Is it possible to view multiple git branches at the same time for the same project?

I have 2 branches, which are not ready to be merged yet, but have some complementary logic, which I'd like to review (before merging)

Can I check out multiple git branches of the same project? Is it possible?

You will be able to do so with Git 2.5+ and its new git checkout --to=<path> command. See my answer below.
The actual syntax is git worktree add <path>. I have updated my answer below.

u
user229044

You can simply copy the repository to a new location (either by literally copying the directory, or using git clone --shared) and check out one branch per location.

You can also use git-worktree for creating multiple working directories from a single instance of a repository.

Otherwise, the primary means for comparing files between branches prior to merging them is git diff.


C
Community

With Git 2.5+ (Q2 2015), a Git repo will support multiple working trees with git worktree add <path> (and that will replace contrib/workdir/git-new-workdir)

Those "linked" working trees are actually recorded in the main repo new $GIT_DIR/worktrees folder (so that work on any OS, including Windows).

See more at "Multiple working directories with Git?"


Note that unlike git-new-workdir, git worktree does not allow you to create multiple worktrees for the same branch :/
@NikiC You can by adding the --force flag (-f also works) according to the doc
Just a little meta info here: only one of the worktrees has a .git directory that contains all the objects (blobs, commits, trees). All other worktrees have a .git file that contains something like: gitdir: /path/to/project/.git/worktrees/main (main is a name I gave to my worktree) i.e. it points back to your base worktree
@Honey True. And I have documented here how git worktree proposes a set of commands to manage those worktrees (move, prune, list, ...) –
C
Community

Yes it is possible with appropriate care. However you are taking one of the copies 'away' from the regular git directory using --work-tree=<path> option, so changes there won't be seen by git unless you specially tell it. I gave an example here single-working-branch-with-git - see the UPDATED segment.

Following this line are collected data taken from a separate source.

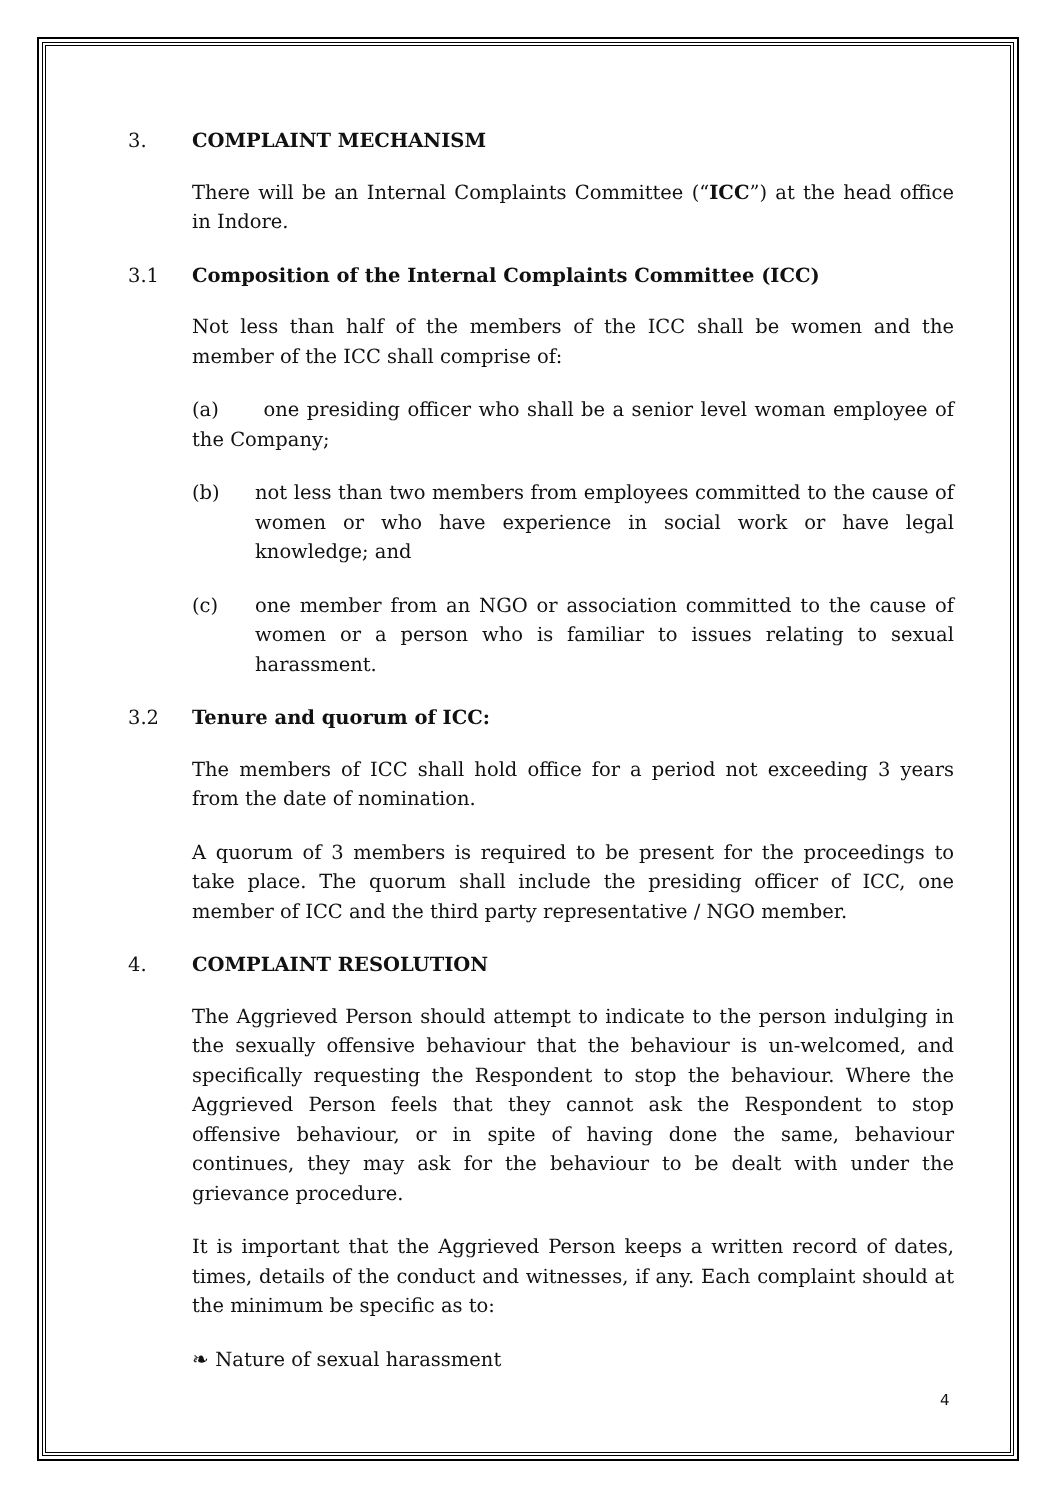3. COMPLAINT MECHANISM
There will be an Internal Complaints Committee (“ICC”) at the head office in Indore.
3.1 Composition of the Internal Complaints Committee (ICC)
Not less than half of the members of the ICC shall be women and the member of the ICC shall comprise of:
(a) one presiding officer who shall be a senior level woman employee of the Company;
(b) not less than two members from employees committed to the cause of women or who have experience in social work or have legal knowledge; and
(c) one member from an NGO or association committed to the cause of women or a person who is familiar to issues relating to sexual harassment.
3.2 Tenure and quorum of ICC:
The members of ICC shall hold office for a period not exceeding 3 years from the date of nomination.
A quorum of 3 members is required to be present for the proceedings to take place. The quorum shall include the presiding officer of ICC, one member of ICC and the third party representative / NGO member.
4. COMPLAINT RESOLUTION
The Aggrieved Person should attempt to indicate to the person indulging in the sexually offensive behaviour that the behaviour is un-welcomed, and specifically requesting the Respondent to stop the behaviour. Where the Aggrieved Person feels that they cannot ask the Respondent to stop offensive behaviour, or in spite of having done the same, behaviour continues, they may ask for the behaviour to be dealt with under the grievance procedure.
It is important that the Aggrieved Person keeps a written record of dates, times, details of the conduct and witnesses, if any. Each complaint should at the minimum be specific as to:
❧ Nature of sexual harassment
4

Note that the git-new-workdir doesn't work on Windows XP as it requires Unix style links.


M
Munhitsu

First thing that comes to my mind it to checkout each branch on separate project. So: 1. checkout branch A on primary clone (1) 2. create a new clone (2) 3. checkout branch B in clone 2

Second approach could be to create a new branch (aka C) and merge both branch A and B to it. If they are complimentary than this might help with your review.


I have tried doing this but when I check out the branch in one repo in my intellij other intellij having clone also gets impacted .any idea about that?
k
kto

As already mentioned, you can diff branches with git diff:

git diff [--options] <commit> [--] [<path>…]

This form is to view the changes you have in your working tree relative to the named <commit>. You can use HEAD to compare it with the latest commit, or a branch name to compare with the tip of a different branch.

Excerpt above is from Git documentation.


m
memeplex

Now git includes the command worktree to do exactly that.